_INSTRUCTIONS FOR THE TASK_
Apart from the pictures, every entry should be reproduced exactly.

Saved data entries:
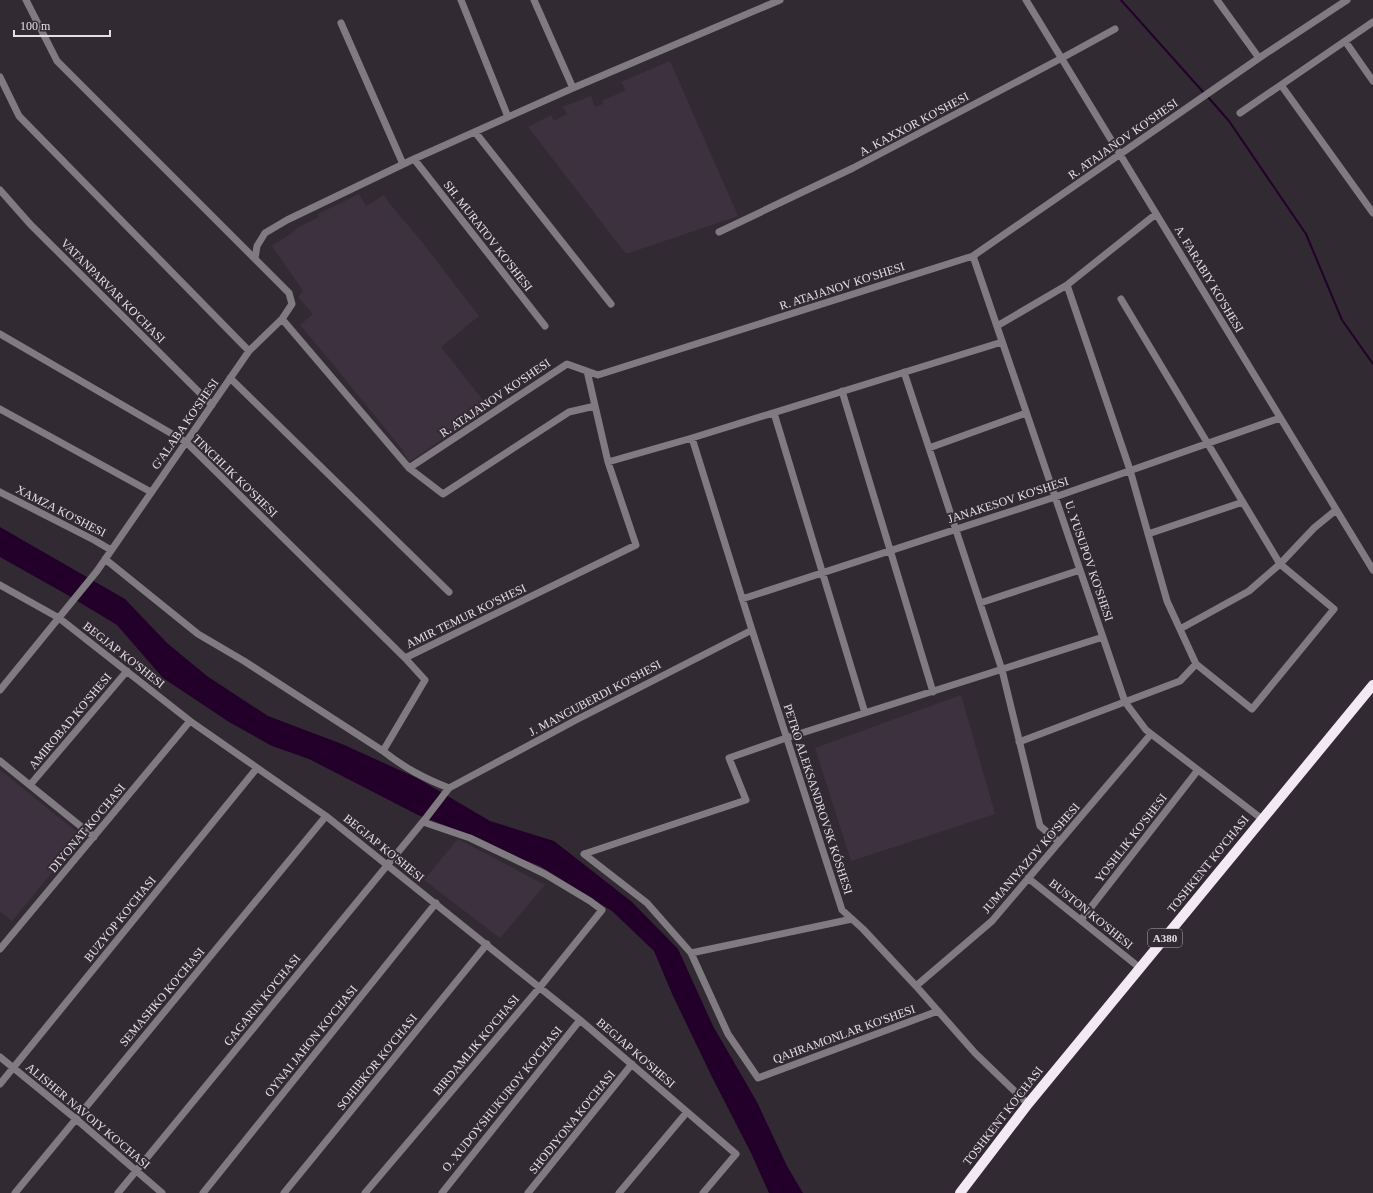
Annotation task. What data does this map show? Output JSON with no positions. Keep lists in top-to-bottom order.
{
  "streets": {
    "highway": ["TOSHKENT KO'CHASI", "A380"],
    "street": [
      "A. KAXXOR KO'SHESI",
      "R. ATAJANOV KO'SHESI",
      "SH. MURATOV KO'SHESI",
      "A. FARABIY KO'SHESI",
      "VATANPARVAR KO'CHASI",
      "G'ALABA KO'SHESI",
      "TINCHLIK KO'SHESI",
      "JANAKESOV KO'SHESI",
      "XAMZA KO'SHESI",
      "U. YUSUPOV KO'SHESI",
      "AMIR TEMUR KO'SHESI",
      "BEGJAP KO'SHESI",
      "J. MANGUBERDI KO'SHESI",
      "AMIROBAD KO'SHESI",
      "PETRO ALEKSANDROVSK KÓSHESI",
      "DIYONAT KO'CHASI",
      "YOSHLIK KO'SHESI",
      "JUMANIYAZOV KO'SHESI",
      "BUSTON KO'SHESI",
      "BUZYOP KO'CHASI",
      "SEMASHKO KO'CHASI",
      "GAGARIN KO'CHASI",
      "QAHRAMONLAR KO'SHESI",
      "OYNAI JAHON KO'CHASI",
      "BIRDAMLIK KO'CHASI",
      "SOHIBKOR KO'CHASI",
      "O. XUDOYSHUKUROV KO'CHASI",
      "ALISHER NAVOIY KO'CHASI",
      "SHODIYONA KO'CHASI"
    ]
  },
  "crossings": [
    ["A. KAXXOR KO'SHESI", "A. FARABIY KO'SHESI"],
    ["R. ATAJANOV KO'SHESI", "A. FARABIY KO'SHESI"],
    ["R. ATAJANOV KO'SHESI", "U. YUSUPOV KO'SHESI"],
    ["A. FARABIY KO'SHESI", "JANAKESOV KO'SHESI"],
    ["VATANPARVAR KO'CHASI", "G'ALABA KO'SHESI"],
    ["G'ALABA KO'SHESI", "TINCHLIK KO'SHESI"],
    ["G'ALABA KO'SHESI", "XAMZA KO'SHESI"],
    ["G'ALABA KO'SHESI", "BEGJAP KO'SHESI"],
    ["TINCHLIK KO'SHESI", "AMIR TEMUR KO'SHESI"],
    ["JANAKESOV KO'SHESI", "U. YUSUPOV KO'SHESI"],
    ["JANAKESOV KO'SHESI", "PETRO ALEKSANDROVSK KÓSHESI"],
    ["U. YUSUPOV KO'SHESI", "YOSHLIK KO'SHESI"],
    ["U. YUSUPOV KO'SHESI", "JUMANIYAZOV KO'SHESI"],
    ["U. YUSUPOV KO'SHESI", "TOSHKENT KO'CHASI"],
    ["BEGJAP KO'SHESI", "AMIROBAD KO'SHESI"],
    ["BEGJAP KO'SHESI", "DIYONAT KO'CHASI"],
    ["BEGJAP KO'SHESI", "BUZYOP KO'CHASI"],
    ["BEGJAP KO'SHESI", "SEMASHKO KO'CHASI"],
    ["BEGJAP KO'SHESI", "GAGARIN KO'CHASI"],
    ["BEGJAP KO'SHESI", "OYNAI JAHON KO'CHASI"],
    ["BEGJAP KO'SHESI", "BIRDAMLIK KO'CHASI"],
    ["BEGJAP KO'SHESI", "SOHIBKOR KO'CHASI"],
    ["BEGJAP KO'SHESI", "O. XUDOYSHUKUROV KO'CHASI"],
    ["BEGJAP KO'SHESI", "SHODIYONA KO'CHASI"],
    ["J. MANGUBERDI KO'SHESI", "PETRO ALEKSANDROVSK KÓSHESI"],
    ["J. MANGUBERDI KO'SHESI", "GAGARIN KO'CHASI"],
    ["PETRO ALEKSANDROVSK KÓSHESI", "JUMANIYAZOV KO'SHESI"],
    ["PETRO ALEKSANDROVSK KÓSHESI", "TOSHKENT KO'CHASI"],
    ["PETRO ALEKSANDROVSK KÓSHESI", "QAHRAMONLAR KO'SHESI"],
    ["YOSHLIK KO'SHESI", "BUSTON KO'SHESI"],
    ["JUMANIYAZOV KO'SHESI", "BUSTON KO'SHESI"],
    ["TOSHKENT KO'CHASI", "BUSTON KO'SHESI"],
    ["BUZYOP KO'CHASI", "ALISHER NAVOIY KO'CHASI"],
    ["SEMASHKO KO'CHASI", "ALISHER NAVOIY KO'CHASI"],
    ["GAGARIN KO'CHASI", "BIRDAMLIK KO'CHASI"],
    ["GAGARIN KO'CHASI", "ALISHER NAVOIY KO'CHASI"]
  ],
  "scale_bar": "100 m"
}
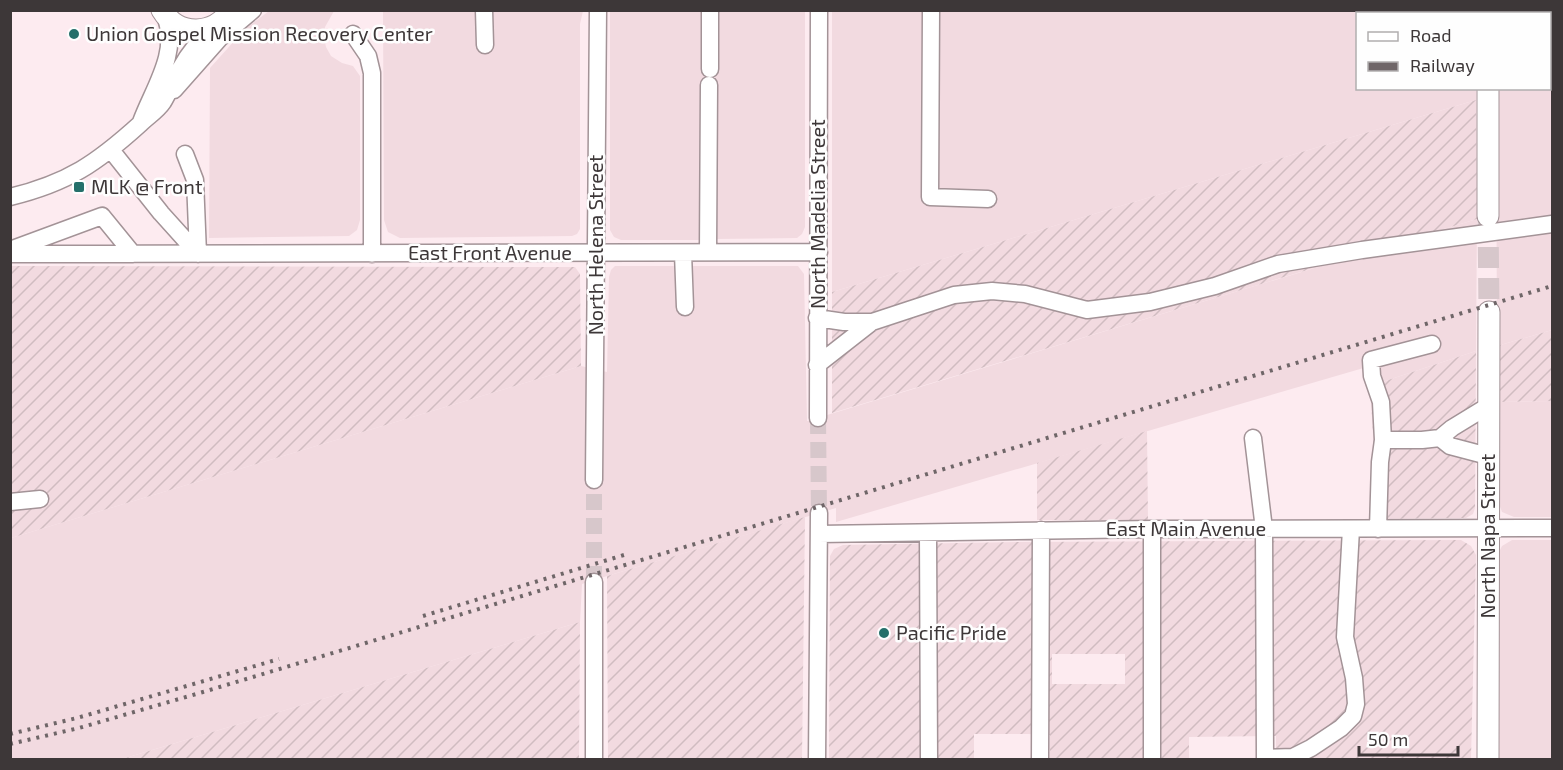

_RESULT_
Annotation task. What data does this map show? Output JSON with no positions. Keep lists in top-to-bottom order.
{
  "streets": {
    "highway": ["TOSHKENT KO'CHASI", "A380"],
    "street": [
      "A. KAXXOR KO'SHESI",
      "R. ATAJANOV KO'SHESI",
      "SH. MURATOV KO'SHESI",
      "A. FARABIY KO'SHESI",
      "VATANPARVAR KO'CHASI",
      "G'ALABA KO'SHESI",
      "TINCHLIK KO'SHESI",
      "JANAKESOV KO'SHESI",
      "XAMZA KO'SHESI",
      "U. YUSUPOV KO'SHESI",
      "AMIR TEMUR KO'SHESI",
      "BEGJAP KO'SHESI",
      "J. MANGUBERDI KO'SHESI",
      "AMIROBAD KO'SHESI",
      "PETRO ALEKSANDROVSK KÓSHESI",
      "DIYONAT KO'CHASI",
      "YOSHLIK KO'SHESI",
      "JUMANIYAZOV KO'SHESI",
      "BUSTON KO'SHESI",
      "BUZYOP KO'CHASI",
      "SEMASHKO KO'CHASI",
      "GAGARIN KO'CHASI",
      "QAHRAMONLAR KO'SHESI",
      "OYNAI JAHON KO'CHASI",
      "BIRDAMLIK KO'CHASI",
      "SOHIBKOR KO'CHASI",
      "O. XUDOYSHUKUROV KO'CHASI",
      "ALISHER NAVOIY KO'CHASI",
      "SHODIYONA KO'CHASI"
    ]
  },
  "crossings": [
    ["A. KAXXOR KO'SHESI", "A. FARABIY KO'SHESI"],
    ["R. ATAJANOV KO'SHESI", "A. FARABIY KO'SHESI"],
    ["R. ATAJANOV KO'SHESI", "U. YUSUPOV KO'SHESI"],
    ["A. FARABIY KO'SHESI", "JANAKESOV KO'SHESI"],
    ["VATANPARVAR KO'CHASI", "G'ALABA KO'SHESI"],
    ["G'ALABA KO'SHESI", "TINCHLIK KO'SHESI"],
    ["G'ALABA KO'SHESI", "XAMZA KO'SHESI"],
    ["G'ALABA KO'SHESI", "BEGJAP KO'SHESI"],
    ["TINCHLIK KO'SHESI", "AMIR TEMUR KO'SHESI"],
    ["JANAKESOV KO'SHESI", "U. YUSUPOV KO'SHESI"],
    ["JANAKESOV KO'SHESI", "PETRO ALEKSANDROVSK KÓSHESI"],
    ["U. YUSUPOV KO'SHESI", "YOSHLIK KO'SHESI"],
    ["U. YUSUPOV KO'SHESI", "JUMANIYAZOV KO'SHESI"],
    ["U. YUSUPOV KO'SHESI", "TOSHKENT KO'CHASI"],
    ["BEGJAP KO'SHESI", "AMIROBAD KO'SHESI"],
    ["BEGJAP KO'SHESI", "DIYONAT KO'CHASI"],
    ["BEGJAP KO'SHESI", "BUZYOP KO'CHASI"],
    ["BEGJAP KO'SHESI", "SEMASHKO KO'CHASI"],
    ["BEGJAP KO'SHESI", "GAGARIN KO'CHASI"],
    ["BEGJAP KO'SHESI", "OYNAI JAHON KO'CHASI"],
    ["BEGJAP KO'SHESI", "BIRDAMLIK KO'CHASI"],
    ["BEGJAP KO'SHESI", "SOHIBKOR KO'CHASI"],
    ["BEGJAP KO'SHESI", "O. XUDOYSHUKUROV KO'CHASI"],
    ["BEGJAP KO'SHESI", "SHODIYONA KO'CHASI"],
    ["J. MANGUBERDI KO'SHESI", "PETRO ALEKSANDROVSK KÓSHESI"],
    ["J. MANGUBERDI KO'SHESI", "GAGARIN KO'CHASI"],
    ["PETRO ALEKSANDROVSK KÓSHESI", "JUMANIYAZOV KO'SHESI"],
    ["PETRO ALEKSANDROVSK KÓSHESI", "TOSHKENT KO'CHASI"],
    ["PETRO ALEKSANDROVSK KÓSHESI", "QAHRAMONLAR KO'SHESI"],
    ["YOSHLIK KO'SHESI", "BUSTON KO'SHESI"],
    ["JUMANIYAZOV KO'SHESI", "BUSTON KO'SHESI"],
    ["TOSHKENT KO'CHASI", "BUSTON KO'SHESI"],
    ["BUZYOP KO'CHASI", "ALISHER NAVOIY KO'CHASI"],
    ["SEMASHKO KO'CHASI", "ALISHER NAVOIY KO'CHASI"],
    ["GAGARIN KO'CHASI", "BIRDAMLIK KO'CHASI"],
    ["GAGARIN KO'CHASI", "ALISHER NAVOIY KO'CHASI"]
  ],
  "scale_bar": "100 m"
}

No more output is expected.